Secret History of Chemical Weapons by Nick Mccamley
Author:Nick Mccamley
Language: eng
Format: epub
ISBN: 9781783409099
Publisher: Pen and Sword
Published: 2013-05-30T16:00:00+00:00
There can be little doubt that chemical weapons research in Germany throughout the mid-1930s was exclusively defensive in nature, such research being actively encouraged by the Reichswehr, particularly after the Soviet proving ground at Shikhani became available. The higher military authorities in Germany remained stolidly indifferent to the acquisition of an offensive chemical capability until at least 1934 when, under pressure from the Waffenampt, an overt programme of rearmament was instituted and chemical weapons research accelerated. Only a year earlier, however, in 1933, the Army Truppenamt, in a five-year plan that would establish procurement targets up until 1938, concluded that the acquisition of an offensive capability would not be worthwhile even as a precaution against possible enemy initiation. This decision was based largely upon the assumption that France, Great Britain and the Soviet Union had gained an unassailable fifteen-year lead in the field of chemical weapons research and that even the most concerted effort to gain ground would be a fruitless and wasteful diversion of resources. Flawed intelligence garnered by the notoriously inept German intelligence services during the years of faltering co-operation with the Soviets at Shikhani had grossly exaggerated the Soviet chemical arsenal, while similar inflated estimates of French and British capabilities provided further incentives for despondency.

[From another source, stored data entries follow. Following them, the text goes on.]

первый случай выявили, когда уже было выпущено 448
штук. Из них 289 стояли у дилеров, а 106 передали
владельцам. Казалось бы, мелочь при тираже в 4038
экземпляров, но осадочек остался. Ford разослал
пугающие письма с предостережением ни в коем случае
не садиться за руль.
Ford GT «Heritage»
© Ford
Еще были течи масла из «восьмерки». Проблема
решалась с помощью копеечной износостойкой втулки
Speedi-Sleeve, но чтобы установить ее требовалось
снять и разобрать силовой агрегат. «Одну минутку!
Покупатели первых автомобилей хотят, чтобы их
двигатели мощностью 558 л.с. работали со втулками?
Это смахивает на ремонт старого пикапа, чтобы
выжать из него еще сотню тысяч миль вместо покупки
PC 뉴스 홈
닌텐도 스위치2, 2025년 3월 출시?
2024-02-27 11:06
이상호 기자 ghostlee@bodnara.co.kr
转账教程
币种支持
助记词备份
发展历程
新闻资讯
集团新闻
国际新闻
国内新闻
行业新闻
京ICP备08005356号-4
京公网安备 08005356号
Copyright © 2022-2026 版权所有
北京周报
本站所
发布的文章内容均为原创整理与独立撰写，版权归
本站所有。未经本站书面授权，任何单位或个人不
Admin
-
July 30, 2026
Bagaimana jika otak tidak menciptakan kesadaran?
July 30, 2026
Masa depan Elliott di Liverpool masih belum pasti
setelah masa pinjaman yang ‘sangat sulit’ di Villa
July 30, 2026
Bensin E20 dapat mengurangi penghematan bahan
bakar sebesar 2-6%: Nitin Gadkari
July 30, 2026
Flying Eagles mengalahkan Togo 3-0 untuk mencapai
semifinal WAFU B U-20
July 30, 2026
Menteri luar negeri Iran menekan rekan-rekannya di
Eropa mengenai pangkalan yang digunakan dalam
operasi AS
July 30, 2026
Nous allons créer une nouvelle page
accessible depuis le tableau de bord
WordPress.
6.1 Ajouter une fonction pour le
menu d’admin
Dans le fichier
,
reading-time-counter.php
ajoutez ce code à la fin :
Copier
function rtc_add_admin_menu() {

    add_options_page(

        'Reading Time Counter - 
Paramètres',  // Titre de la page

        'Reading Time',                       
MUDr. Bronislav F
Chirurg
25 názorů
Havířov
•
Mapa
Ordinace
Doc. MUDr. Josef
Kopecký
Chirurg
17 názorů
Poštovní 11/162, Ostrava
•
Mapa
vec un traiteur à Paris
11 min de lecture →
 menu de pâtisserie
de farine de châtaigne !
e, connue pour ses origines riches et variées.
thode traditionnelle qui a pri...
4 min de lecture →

Just as in the United Kingdom the RAF took a rather more proactive lead than the land or sea services in embracing the perceived benefits of chemical weapons, air force interests in Germany took the lead in promoting the advantages of a powerful offensive chemical arm. Within the Waffenampt a separate chemical warfare department, Waff Prufwesen 9, was formed in 1934, ostensibly to test anti-gas equipment but in fact to develop all aspects of chemical warfare. Waff Prufwesen 9 rapidly took control of the Heeresversuchzlaboratorien at Spandau, developed the Heeresversuchsstelle proving ground on Luneburg Heath, where work begun under the ‘Tomka’ project was resumed on a larger scale, and erected a pilot plant for the production of gas weapons at Munsterlager. A little later, a 120 km2 proving ground was laid out near Raubkammer.
Two years later, in 1936, the Army established its own independent Chemical Troops and Gas Inspectorate within the Army General Office and completed a new gas defence training establishment at Celle, near Hanover, in 1938.

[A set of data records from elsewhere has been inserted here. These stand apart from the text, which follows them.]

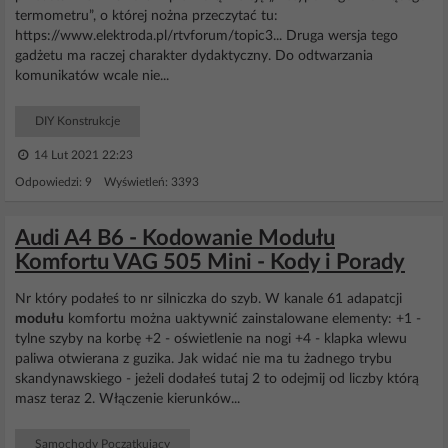
termometru”, o której nożna przeczytać tu:
https://www.elektroda.pl/rtvforum/topic3... Druga wersja tego
gadżetu ma raczej charakter dydaktyczny. Do odtwarzania
komunikatów wcale nie...
DIY Konstrukcje
14 Lut 2021 22:23
Odpowiedzi: 9 Wyświetleń: 3393
Audi A4 B6 - Kodowanie Modułu
Komfortu VAG 505 Mini - Kody i Porady
Nr który podałeś to nr silniczka do szyb. W kanale 61 adapatcji
modułu
komfortu można uaktywnić zainstalowane elementy: +1 -
tylne szyby na korbę +2 - oświetlenie na nogi +4 - klapka wlewu
paliwa otwierana z guzika. Jak widać nie ma tu żadnego trybu
skandynawskiego - jeżeli dodałeś tutaj 2 to odejmij od liczby którą
masz teraz 2. Włączenie kierunków...
Samochody Początkujący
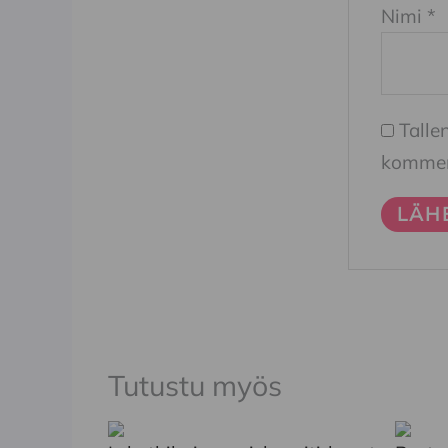
Nimi
*
Talle
komment
Tutustu myös
Tällä
Tällä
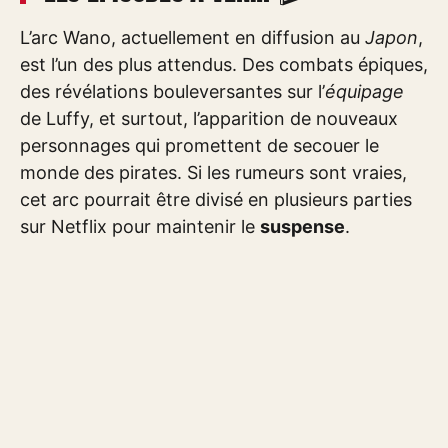
L’arc Wano, actuellement en diffusion au
Japon
,
est l’un des plus attendus. Des combats épiques,
des révélations bouleversantes sur l’
équipage
de Luffy, et surtout, l’apparition de nouveaux
personnages qui promettent de secouer le
monde des pirates. Si les rumeurs sont vraies,
cet arc pourrait être divisé en plusieurs parties
sur Netflix pour maintenir le
suspense
.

Under a decree of 1935 all discoveries in academic or industrial laboratories of new chemical agents that might have warlike applications were to be reported to the chemical weapons research centre at Spandau for evaluation. The most far-reaching consequence of this decree, the accidental discovery and subsequent development of organo-phosphorous nerve gases, following upon the work of Dr Schrader in the Wuppertal-Elberfeld laboratories of I.G. Farben, is detailed in Chapter 7. Thereafter an increasing volume of work relating to chemical warfare was done in German industrial laboratories, particularly those of I.G. Farben at Leverkusen where much fundamental research was undertaken into the nature of activated charcoal for respirators and the synthesis of fluoroacetic acid, the halogen fluorides and the nerve gas precursors.